I have two points $\left(0,0\right)$ and $\left(93,3\right)$
I'm trying to work out whether a point is on or below the line segment defined by those two point.
Currently I'm using $Ax+By+C=0$ to see if a point is on or below this line segment and this works correctly except for when the point is of the form $\left(0,y\right)$ or $\left(x,0\right)$
What am I doing wrong?
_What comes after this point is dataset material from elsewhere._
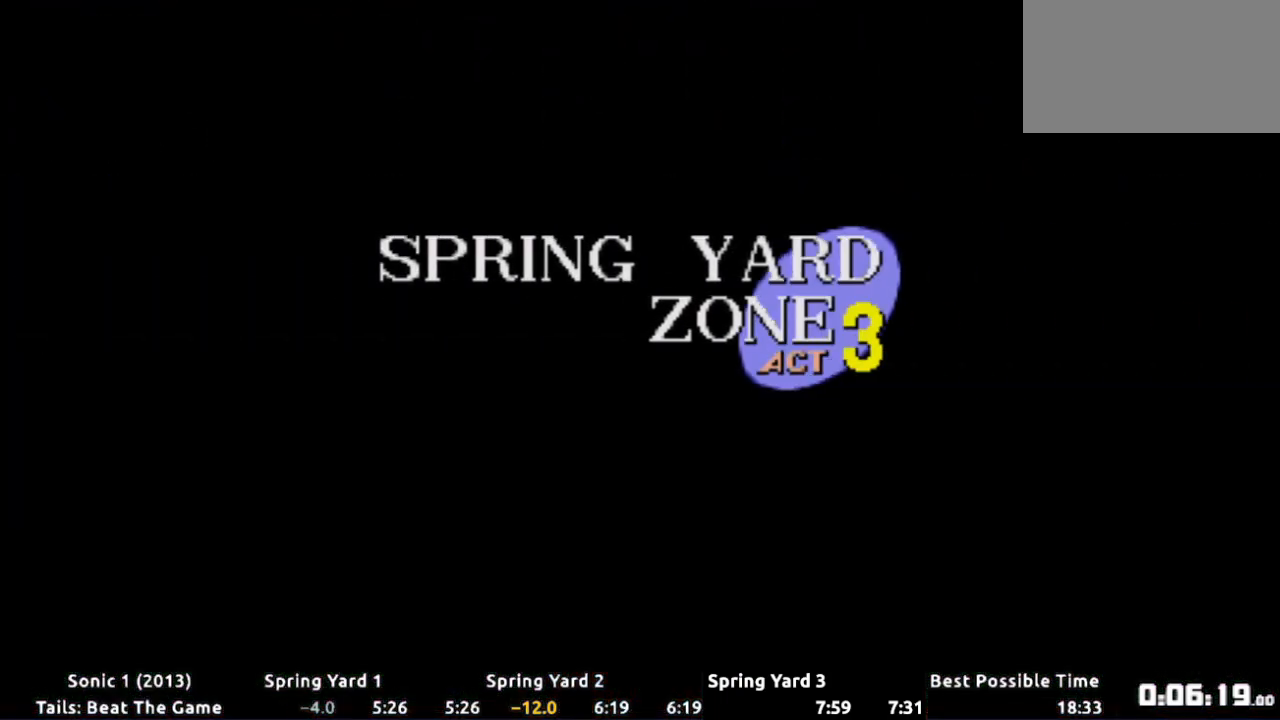
{"buttons": [], "events": []}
Do I need to use a different form of the linear equation?

Kroatujon3

Expert

For this particular example it would seem to be easier to write the equation for the line in slope-intercept form:
$y=\frac{1}{31}x+0$
Then given any $\left(x,y\right)$, you can test directly whether the point lies above or below the point on the line that has the same $x$ coordinate.

delirija7z

Expert

Suppose your given points are $\left({x}_{1},{y}_{1}\right)$ and $\left({x}_{2},{y}_{2}\right)$. First get the slope $m=\frac{{y}_{1}-{y}_{2}}{{x}_{1}-{x}_{2}}$. The equation of the line joining the points is $y-{y}_{1}=m\left(x-{x}_{1}\right)$, where you just substitute ${x}_{1},{y}_{1}$, and $m$. In slope intercept form the equation is
$y=mx+\left({y}_{1}-m{x}_{1}\right).$
Given a point $\left(p,q\right)$, first check that ${x}_{1}\le p\le {x}_{2}$. Then: $q>mp+\left({y}_{1}-m{x}_{1}\right)$ means the point is above the segment, and $q means the point is below the segment.
If you already have the equation of the line joining the points as $Ax+By+C=0$, then the equation of the line can be expressed as $y=-\frac{B}{A}x-\frac{C}{A}$, so just check to see whether $q>-\frac{B}{A}p-\frac{C}{A}$ or not.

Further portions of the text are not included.